[[ GIVEN DATA open ]]

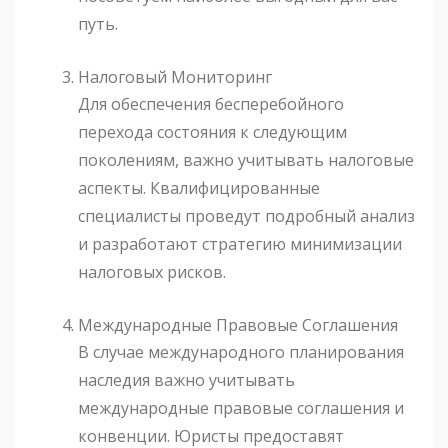
путь.
Налоговый Мониторинг
Для обеспечения бесперебойного
перехода состояния к следующим
поколениям, важно учитывать налоговые
аспекты. Квалифицированные
специалисты проведут подробный анализ
и разработают стратегию минимизации
налоговых рисков.
Международные Правовые Соглашения
В случае международного планирования
наследия важно учитывать
международные правовые соглашения и
конвенции. Юристы предоставят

[[ GIVEN DATA closed ]]

THE TASK:
Nothing but the lines from the line that contains "наследия важно учитывать" to the last line of the records above should appear in the answer; please copy them exactly.

RESPONSE BOX:
наследия важно учитывать
международные правовые соглашения и
конвенции. Юристы предоставят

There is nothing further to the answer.